Na samym początku zawiodły media, jak na próbie wszystko poszło gładko tak już przed godziną zero nic nie chciało działać. Połączenie z laptopa było koszmarne i jeszcze drżące a telefon zbuntował się i odrzucał połączenie. Po kilku próbach w końcu się udało. Okazało się, ze nie tylko ja byłam w stresie ? od razu na początku zostałam Barbarą ? czyli jak to mówią strach i stres udzielił się wszystkim. Po takim wstępie weszłam ja, a moje myśli tak rozbiegane, że dobrym pomysłem było napisanie na dużej kartce i postawienie przed nosem „przedstawić się i podziękować sponsorom” Po kilku słowach wstępu poszło… i powiem Wam, że mimo stresu jak człowiek ma wiedze na temat tego co mówi idzie jakoś przeżyć. Koniec końców oprócz obaw o zerwanie połączenia, wszystko było do przeżycia. Mniej więcej wiedziałam, że temat rzeka i opowieści starczyło by mi na kilka godzin. Postanowiłam skupić się na newralgicznych etapach a resztę wrzucić w post, bo samo wymachiwanie przed kamerą nie wystarczy aby połapać się o czym człowiek mówi do słuchaczy  a tym bardziej do rozpoczynających przygodę z szyciem.

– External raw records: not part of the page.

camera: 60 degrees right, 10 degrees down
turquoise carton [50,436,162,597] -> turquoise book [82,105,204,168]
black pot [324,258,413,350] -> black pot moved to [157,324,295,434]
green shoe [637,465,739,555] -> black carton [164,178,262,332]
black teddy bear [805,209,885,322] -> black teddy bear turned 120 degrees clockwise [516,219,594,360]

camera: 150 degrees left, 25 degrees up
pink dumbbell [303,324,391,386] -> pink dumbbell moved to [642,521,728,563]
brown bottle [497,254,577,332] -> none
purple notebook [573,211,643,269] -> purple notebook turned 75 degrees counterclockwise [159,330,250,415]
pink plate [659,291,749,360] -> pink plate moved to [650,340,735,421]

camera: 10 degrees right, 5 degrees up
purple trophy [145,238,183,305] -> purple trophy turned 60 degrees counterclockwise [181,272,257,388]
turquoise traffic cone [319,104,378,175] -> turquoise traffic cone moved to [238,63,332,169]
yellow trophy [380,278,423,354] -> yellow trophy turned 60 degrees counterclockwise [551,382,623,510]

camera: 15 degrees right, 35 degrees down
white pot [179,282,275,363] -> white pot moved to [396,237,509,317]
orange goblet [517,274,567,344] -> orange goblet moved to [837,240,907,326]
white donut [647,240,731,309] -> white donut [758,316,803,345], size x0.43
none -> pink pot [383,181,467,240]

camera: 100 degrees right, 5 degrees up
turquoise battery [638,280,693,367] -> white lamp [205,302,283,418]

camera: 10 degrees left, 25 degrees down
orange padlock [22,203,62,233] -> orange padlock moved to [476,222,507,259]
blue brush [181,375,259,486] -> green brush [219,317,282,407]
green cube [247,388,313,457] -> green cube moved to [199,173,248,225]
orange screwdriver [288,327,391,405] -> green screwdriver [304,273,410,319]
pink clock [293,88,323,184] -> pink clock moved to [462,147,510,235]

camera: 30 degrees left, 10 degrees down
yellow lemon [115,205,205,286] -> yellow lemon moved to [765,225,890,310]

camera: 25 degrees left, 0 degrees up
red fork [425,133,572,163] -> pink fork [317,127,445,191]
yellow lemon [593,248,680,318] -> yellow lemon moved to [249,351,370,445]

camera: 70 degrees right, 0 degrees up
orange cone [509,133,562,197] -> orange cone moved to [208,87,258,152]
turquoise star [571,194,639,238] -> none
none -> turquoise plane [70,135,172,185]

Podsumowując, wiem, ze teraz zrobiłabym to zupełnie inaczej, ale jak wiecie tylko doświadczenie jest w stanie wnieść nowe. Człowiek całe życie się uczy. Poza tym na miejscu Burdy poszukałabym innych możliwości na udostępnianie live bo nie dość, że jakość okropnie się  psuje to jeszcze powstają takie błędy jak Tytuł pod moim Livem, którego podobno nie można już zmienić  ?

Trudno się mówi i idzie się dalej…

Tak wygląda kurtka na człowieku. Moim zdaniem ma potencjał. Pokazałam ją tu w bardzo spokojnej wersji, skupiając się tylko na dwóch kolorach, aby jak najbardziej wyeksponować kurtkę. Wersja z tkaniny będzie naprawdę fajną alternatywą tego wykroju, ale o tym już wkrótce 🙂

Tak mi było szkoda wyrzucić kawałeczek pikówki, który mi został i postanowiłam wymyślić jakąś torebeczkę, która dopełni całości. Przyznam, ze już się polubiłyśmy bo jest zgrabna ale bardzo pojemna i noszę ją też do innych rzeczy zwłaszcza do czarnych kurtek wygląda bardzo fajnie.

Kurtka będzie moją ulubioną ? bo okazała się bardzo wygodna i niezmiernie twarzowa a przy ascetycznym czarnym wygląda wręcz gwiazdorsko.